The European Bank for Reconstruction and Development (EBRD) is giving its shareholders more breathing room to fulfill their financial commitments to a 2023 capital expansion plan. The extension, announced by EBRD President Odile Renaud-Basso on Monday, gives key stakeholders — including its top shareholder, the United States — until the end of 2025 to make good on their pledges.
So far, just over 60% of the institution’s 75 members — a group that includes Japan and nearly all EU nations — have either completed or begun the payment process for the recapitalization approved late last year. The remaining shareholders, including the U.S. with its 10% stake, now have a fresh deadline.
“We’ve extended the subscription period through year-end,” Renaud-Basso said ahead of the EBRD’s annual summit in London. “Setting deadlines is often a way to create momentum — but we’re always prepared to push them back when necessary.”
The U.S. Treasury has yet to comment on its contribution, which has become a focal point amid shifting attitudes in Washington toward global development financing.

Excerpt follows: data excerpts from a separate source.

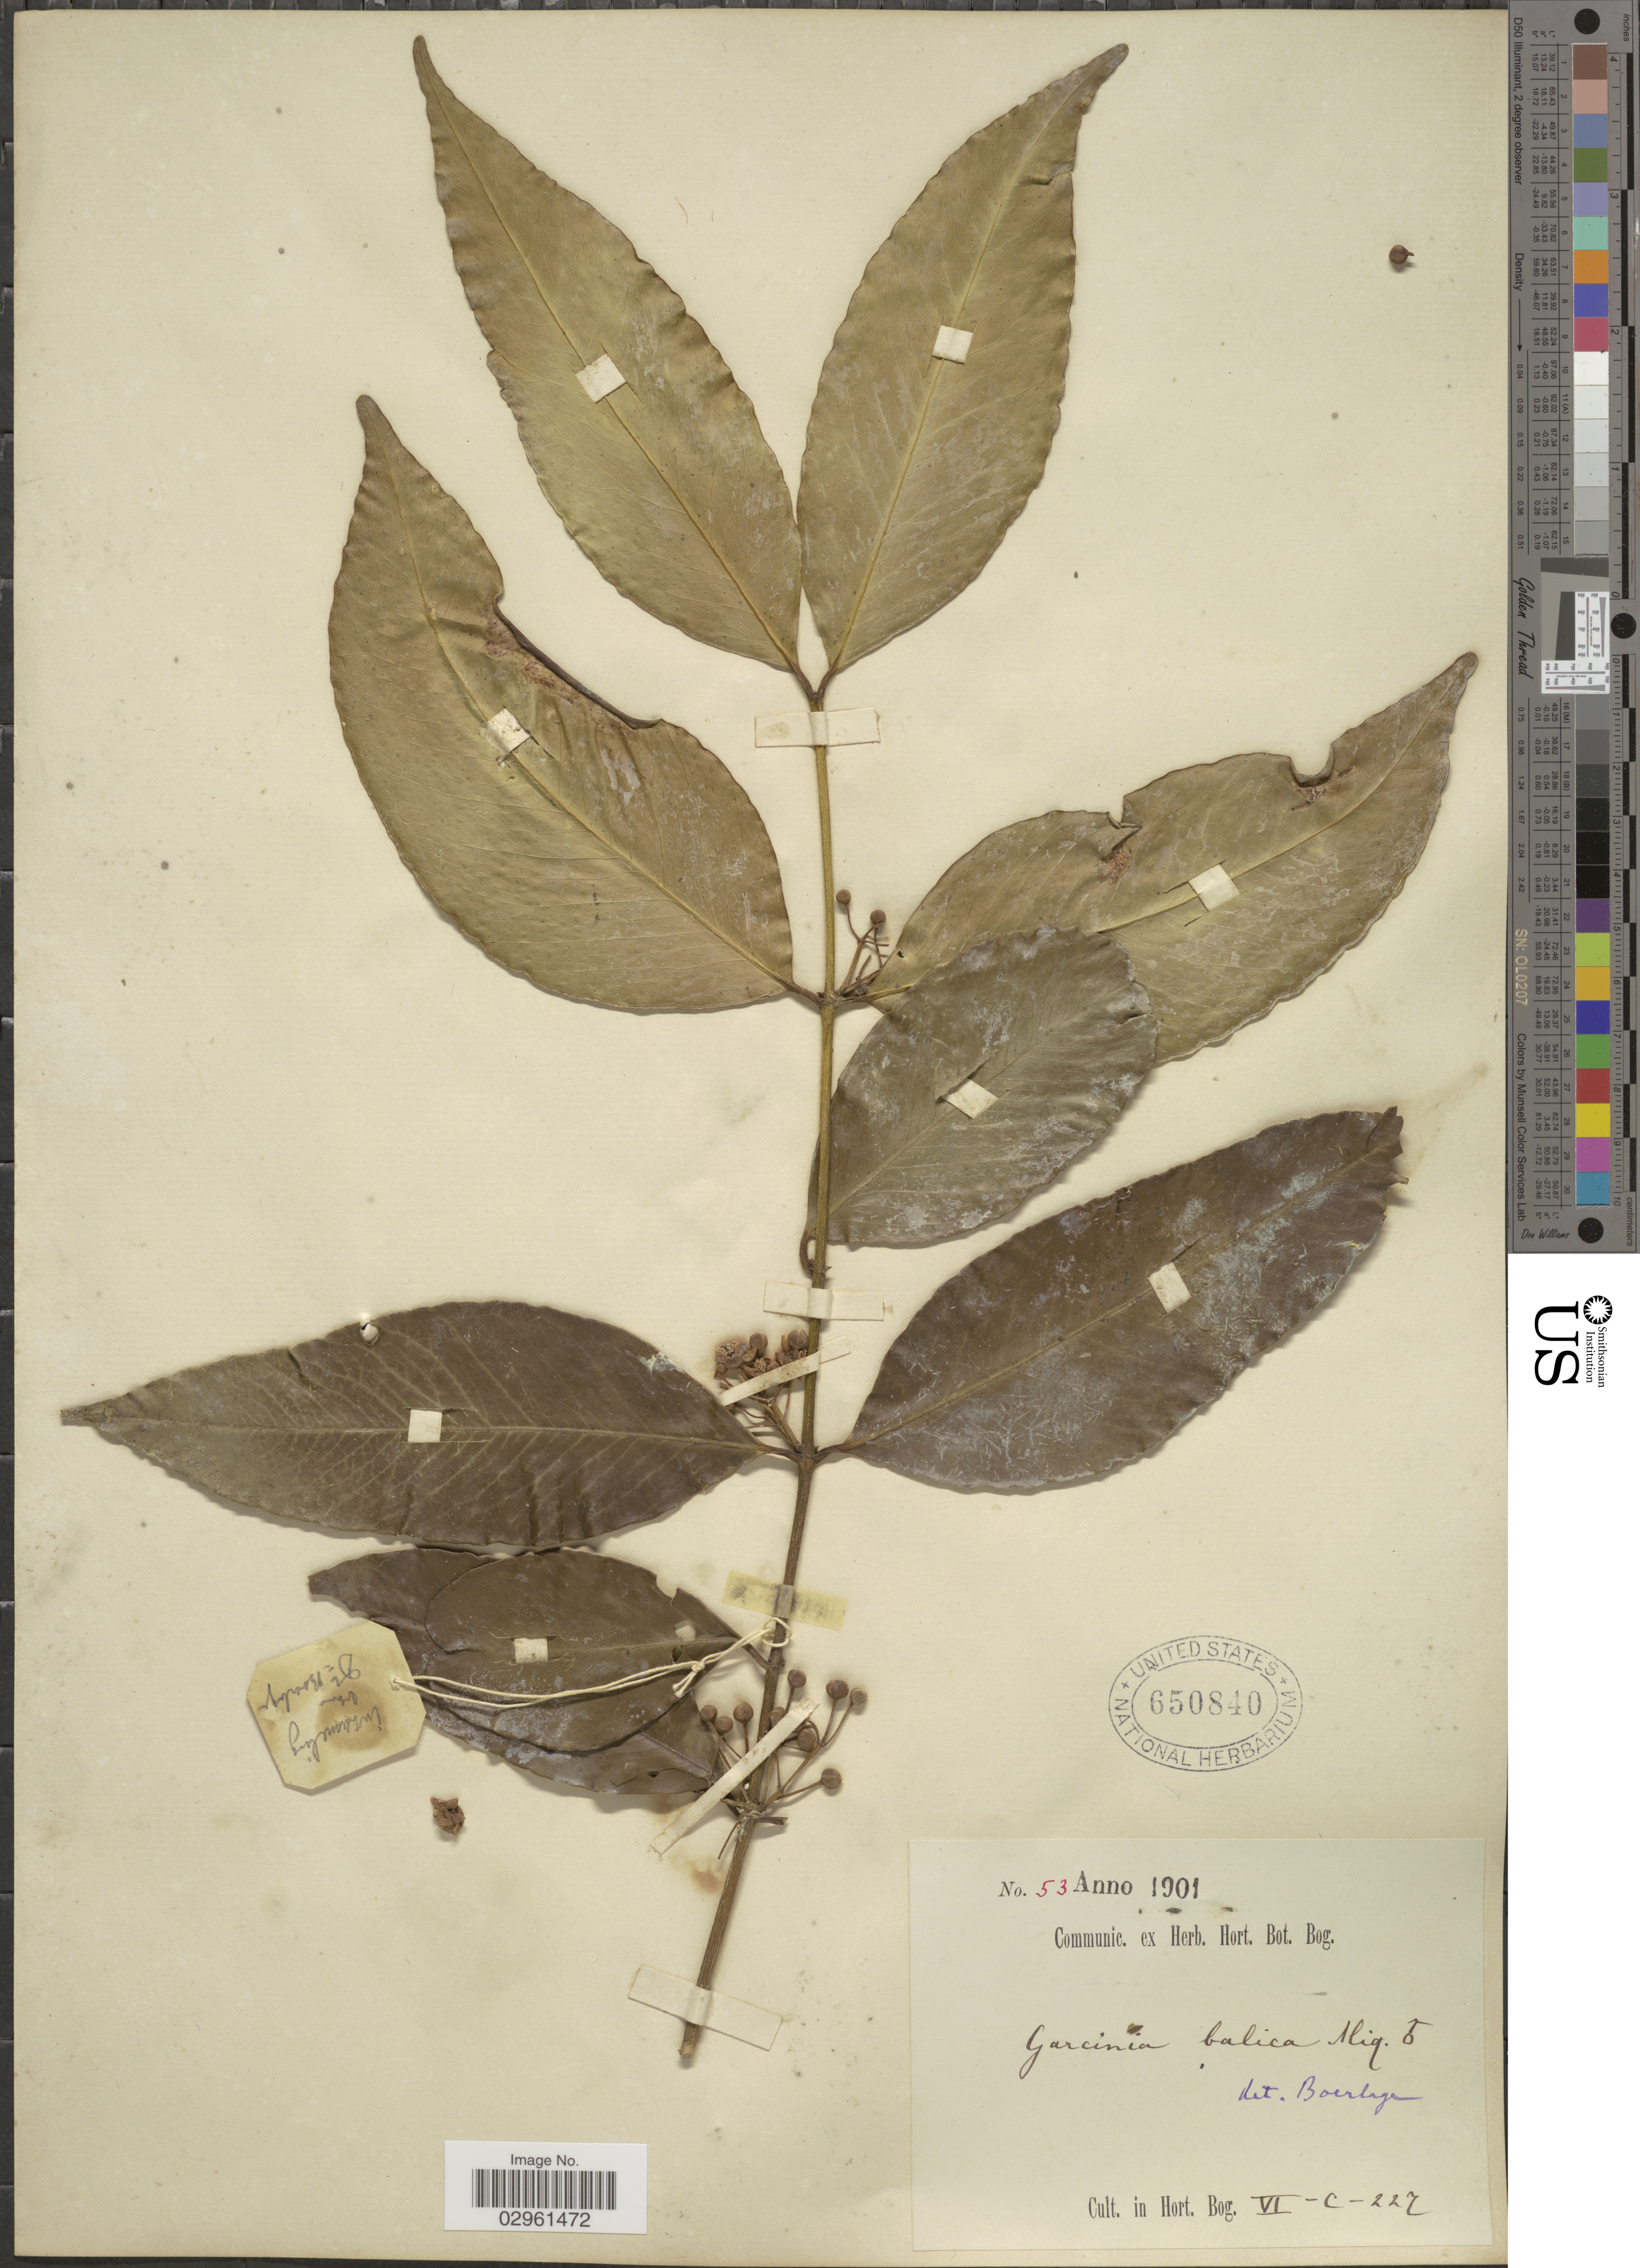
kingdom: Plantae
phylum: Tracheophyta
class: Magnoliopsida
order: Malpighiales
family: Clusiaceae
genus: Garcinia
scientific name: Garcinia balica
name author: Miq.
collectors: ex herb. Hort. Bot. Bog.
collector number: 53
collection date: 1901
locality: Cult. in Hort. Bog. VI-C-227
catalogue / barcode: US 650840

Under former President Donald Trump, U.S. support for institutions like the EBRD and World Bank cooled, with development spending scaled back or reallocated.The U.S. is currently expected to contribute $3.2 billion to the World Bank’s International Development Association — falling short of the full $4 billion promised under President Joe Biden. The decision has raised questions about Washington’s broader commitment to multilateral lending institutions.
Despite the uncertainty, Renaud-Basso stressed that the EBRD remains in robust health. “Our financial foundation is extremely strong — we’ve seen excellent results since 2023,” she said. Even if the U.S. chooses not to subscribe to the capital increase, it will retain its status as the largest shareholder, though its proportional stake would shrink relative to others.
She reaffirmed that the EBRD will stay focused on core development priorities such as clean energy, climate resilience, and gender equity — including initiatives to support women entrepreneurs. These themes have sometimes clashed with political objections from the Trump administration, which has questioned the role of climate finance at other global banks.
“Our green investments are based on solid economic logic — enhancing energy efficiency and energy security,” Renaud-Basso noted.
In addition to financial updates, the EBRD is poised to broaden its geographic footprint. The board is expected to greenlight the bank’s expansion into Nigeria, Ivory Coast, and Benin, extending its influence deeper into Sub-Saharan Africa.
Renaud-Basso emphasized that global instability — from trade disputes to geopolitical flashpoints like Ukraine — makes institutions like the EBRD more critical than ever.
“We are operating in a world of heightened uncertainty,” she said. “That only reinforces the need for strong, responsive development finance institutions.”